Dan͟ggu Geikie Gorge, formerly Geikie Gorge, is a feature of the Napier Range located within the National Park, 20 km from Fitzroy Crossing. It is believed to be one of the best-known and most easily accessed gorges in the region.

Along with Tunnel Creek and Windjana Gorge, Geikie Gorge is part of an ancient barrier reef that developed during the Devonian Period. The walls of the gorge are 30 m high. The 8 km gorge was created by the flowing waters of the Fitzroy River, which still flows through the region. Freshwater crocodiles, Leichhardt's sawfish and coach-whip stingrays inhabit the river. The level of the river in the wet season can rise by up to 16.5 m, and the flood level can be clearly seen on the walls where the abrasive action of the floodwaters on the limestone has scoured the surface white.

==Geology==
The limestone was originally a reef formed not by corals but by algae and lime-secreting organisms that are now extinct. The reef was formed in the Devonian period when the receding waters allowed the organisms to build a reef up to 2 km thick. The remains of the reef now stand as the limestone range that wind across the countryside up to 100 m above the plains. Fossils from the Devonian can be found within the limestone strata.

==History==
The gorge was originally named in honour of Sir Archibald Geikie, the Director General of Geological Survey for Great Britain and Ireland when it was named in 1883. Known by local Bunuba people as Darngku or as it is more usually spelt, Danggu, the gorge was later (sometime before June 2019) renamed Dan͟ggu Geikie Gorge. Danggu means "the area where the water is very deep under the cave" in the Bunuba language.
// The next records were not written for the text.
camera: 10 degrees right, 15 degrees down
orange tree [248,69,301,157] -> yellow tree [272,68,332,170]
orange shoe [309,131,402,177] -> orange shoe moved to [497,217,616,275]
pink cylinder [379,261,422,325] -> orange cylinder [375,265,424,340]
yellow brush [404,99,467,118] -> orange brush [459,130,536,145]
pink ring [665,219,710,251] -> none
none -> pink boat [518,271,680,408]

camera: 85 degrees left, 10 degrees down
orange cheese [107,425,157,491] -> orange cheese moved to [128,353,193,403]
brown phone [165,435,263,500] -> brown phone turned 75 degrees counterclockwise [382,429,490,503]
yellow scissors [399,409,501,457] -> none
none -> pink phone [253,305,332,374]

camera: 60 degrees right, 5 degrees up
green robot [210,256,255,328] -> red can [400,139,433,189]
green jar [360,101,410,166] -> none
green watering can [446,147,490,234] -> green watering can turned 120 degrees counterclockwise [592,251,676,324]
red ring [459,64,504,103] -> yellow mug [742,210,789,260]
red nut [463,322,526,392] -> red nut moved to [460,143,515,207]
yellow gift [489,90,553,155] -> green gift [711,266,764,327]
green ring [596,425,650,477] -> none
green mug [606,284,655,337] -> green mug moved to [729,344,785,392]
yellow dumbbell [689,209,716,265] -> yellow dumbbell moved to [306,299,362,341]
In 2023, many of the park's facilities were damaged by heavy flooding when the Fitzroy River rose 15 m, and the river itself was changed permanently in some places. The park had to be closed, and a recovery plan has been undertaken, with hopes to reopen the park sometime in 2024.

==Park access and facilities==
Danggu Geikie Gorge National Park is part of the Balili (Devonian Reef) Conservation Park.
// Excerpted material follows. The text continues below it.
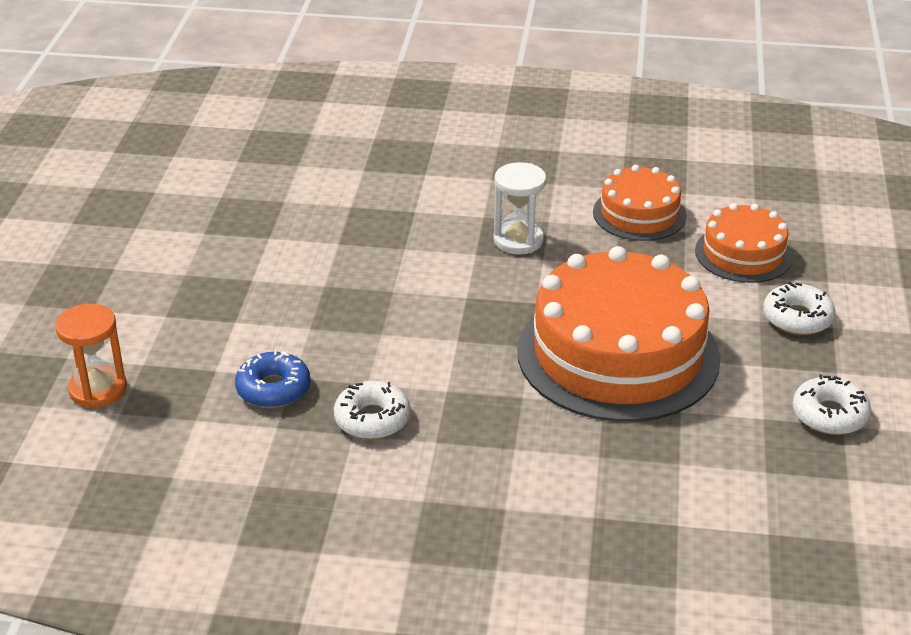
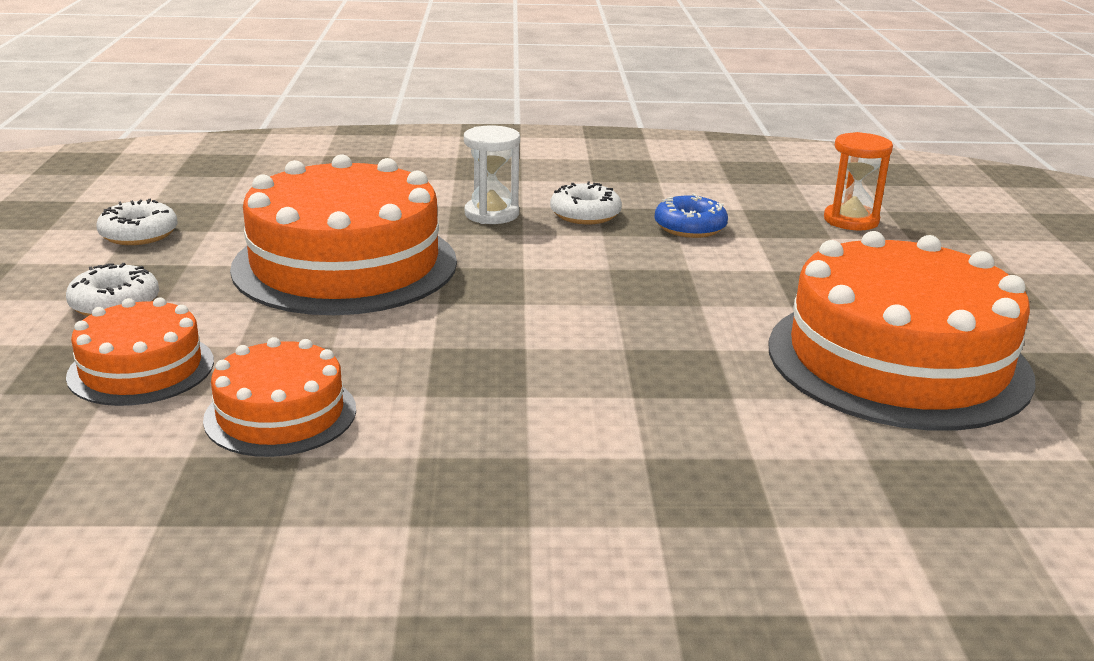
camera: 170 degrees right, 10 degrees down
white hourglass [493,162,546,255] -> white hourglass moved to [464,126,520,224]
none -> orange cake [768,231,1036,431]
It lies around 1837 km (great-circle distance) northeast of Perth and approximately 420 km east of Broome by road.

The park is one of the most accessible in the Kimberley as it is only 20 km from Fitzroy Crossing and is serviced by a sealed road. No camping is allowed in the park and visitors can only enter during the day. The park has picnic shelters, barbecue areas, toilets and water available.

A 3 km walk trail exists along the western base of the gorge walls; although the terrain is rough and uneven it does offer an excellent view. The eastern side of the gorge is closed to visitors as it is a nature preserve. Tour boats also operate in the gorge and a boat ramp is available for the public to use. Hours of use of the boat ramp are restricted to outside of boat tour times.

However, as of January 2024, the park is closed owing to flood damage sustained in 2023.

==Flora and fauna==
The river water sustains an abundance of life, including barramundi, sawfish and freshwater crocodiles, all of which can be found in the gorge.

The vegetation that fringes the river bank includes river gums, freshwater mangroves, pandanus, cadjeput and native figs. Dense banks of reeds are also found along the banks. The flora provides a suitable habitat for a range of fauna, including fruit bats, lilac-crowned wren, reed warbler and the great bowerbird.